== Dati in ingresso ==
******************************
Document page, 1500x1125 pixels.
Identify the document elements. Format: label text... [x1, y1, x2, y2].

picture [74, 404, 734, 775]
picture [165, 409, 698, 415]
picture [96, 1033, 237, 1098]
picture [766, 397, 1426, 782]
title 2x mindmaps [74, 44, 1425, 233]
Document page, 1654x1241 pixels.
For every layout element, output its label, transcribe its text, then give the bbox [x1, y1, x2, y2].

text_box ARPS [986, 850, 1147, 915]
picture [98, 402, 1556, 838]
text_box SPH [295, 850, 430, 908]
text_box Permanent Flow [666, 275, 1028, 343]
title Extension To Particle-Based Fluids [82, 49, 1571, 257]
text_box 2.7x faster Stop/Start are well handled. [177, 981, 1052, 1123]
******************************
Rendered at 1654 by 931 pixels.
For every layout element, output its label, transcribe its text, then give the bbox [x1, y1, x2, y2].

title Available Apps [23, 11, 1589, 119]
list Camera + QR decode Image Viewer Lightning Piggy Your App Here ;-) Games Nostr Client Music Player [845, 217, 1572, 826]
******************************
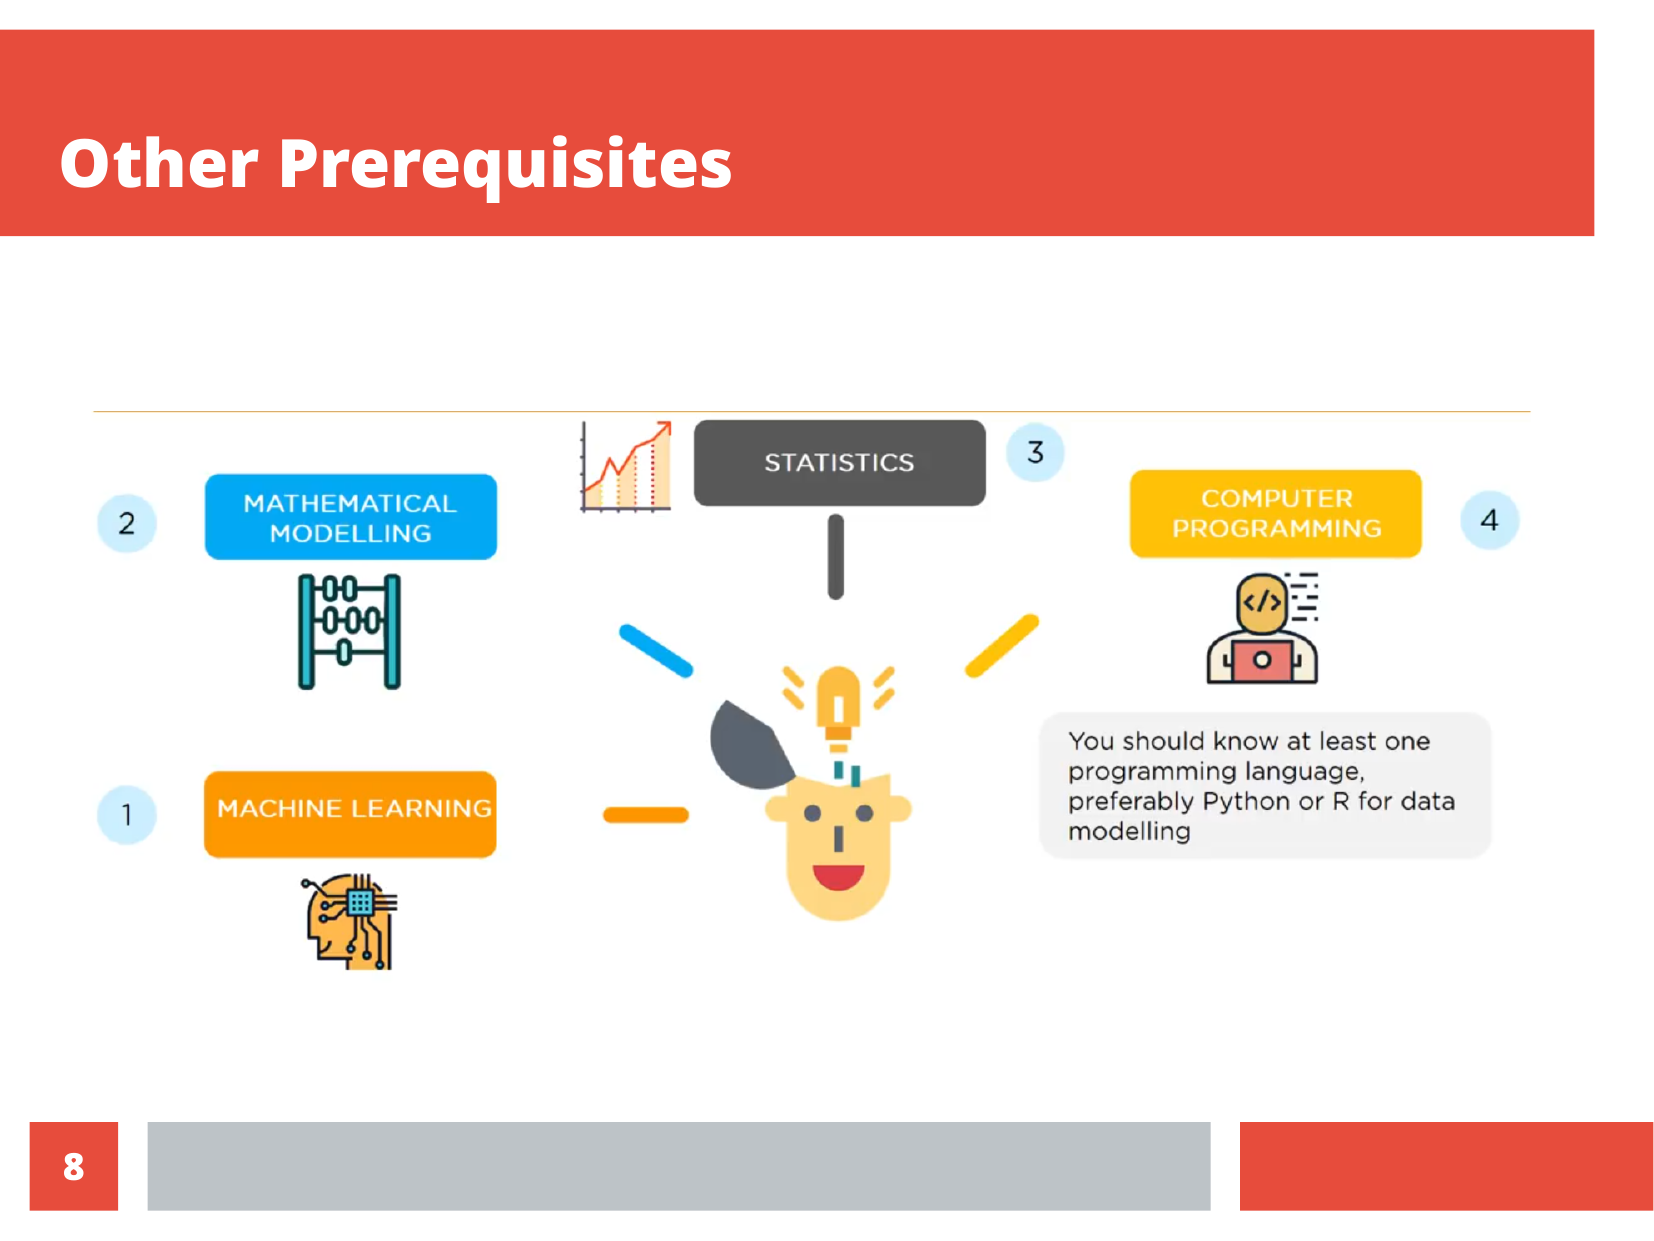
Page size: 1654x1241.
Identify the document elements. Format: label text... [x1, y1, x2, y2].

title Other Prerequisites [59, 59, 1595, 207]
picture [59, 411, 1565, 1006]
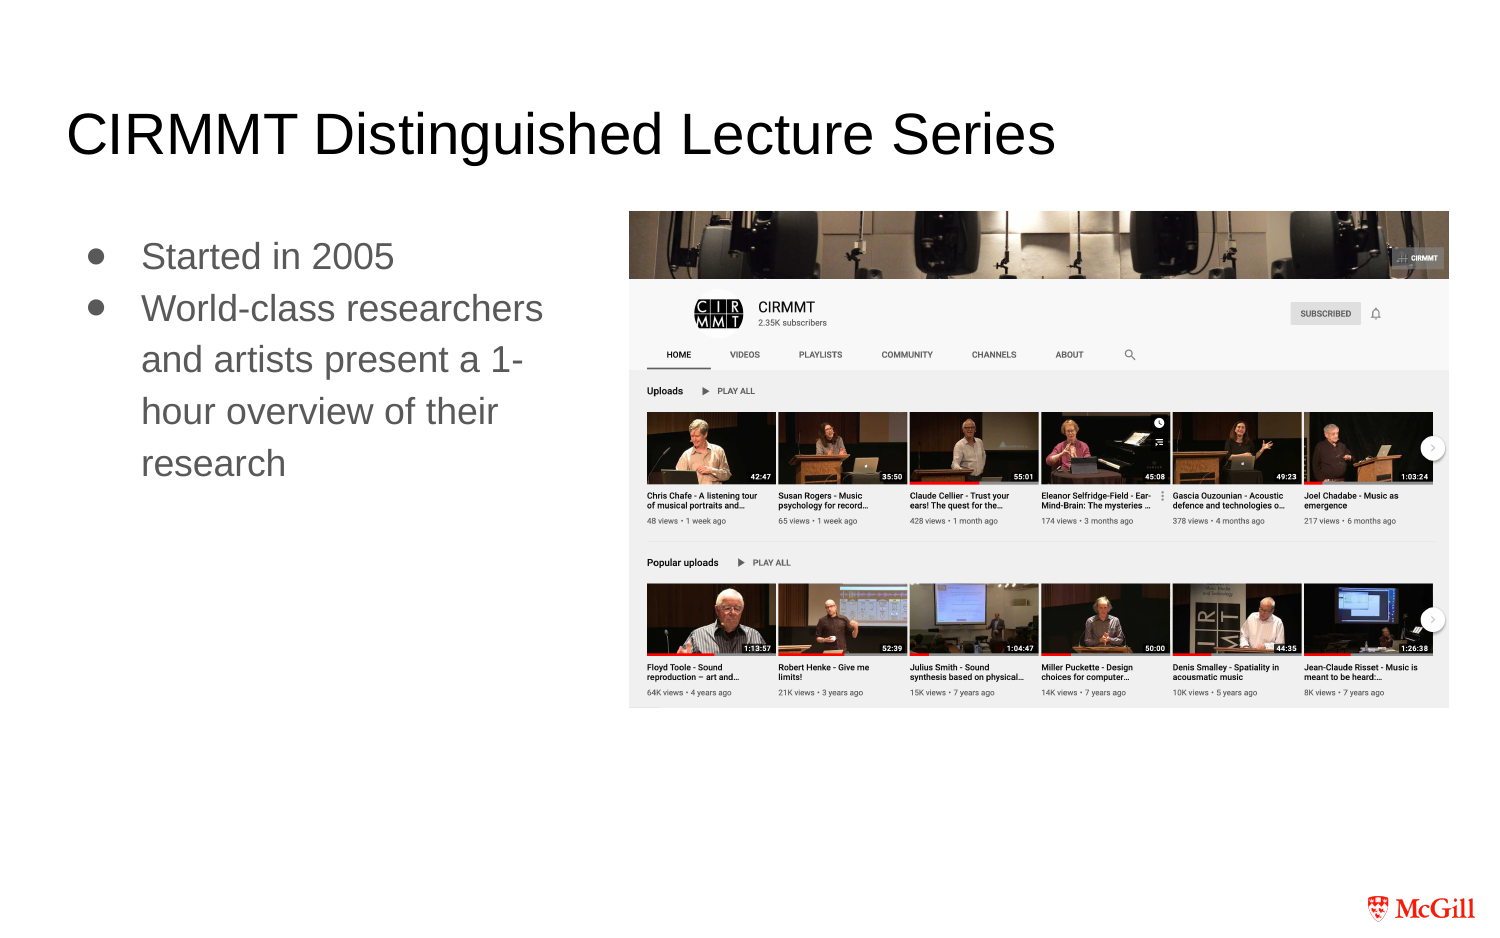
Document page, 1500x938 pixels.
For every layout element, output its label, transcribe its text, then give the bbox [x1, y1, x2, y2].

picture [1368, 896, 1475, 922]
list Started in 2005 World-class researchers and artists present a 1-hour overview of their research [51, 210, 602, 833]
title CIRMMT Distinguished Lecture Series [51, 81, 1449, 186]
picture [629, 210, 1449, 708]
******************************
== Descrizione del compito ==
Ripeti tali e quali le righe dei dati partendo da quella che contiene "Document page, 1500x1125 pixels." e proseguendo fino a quella che contiene "title 2x mindmaps [74, 44, 1425, 233]", includendo entrambe.

== Risposta ==
Document page, 1500x1125 pixels.
Identify the document elements. Format: label text... [x1, y1, x2, y2].

picture [74, 404, 734, 775]
picture [165, 409, 698, 415]
picture [96, 1033, 237, 1098]
picture [766, 397, 1426, 782]
title 2x mindmaps [74, 44, 1425, 233]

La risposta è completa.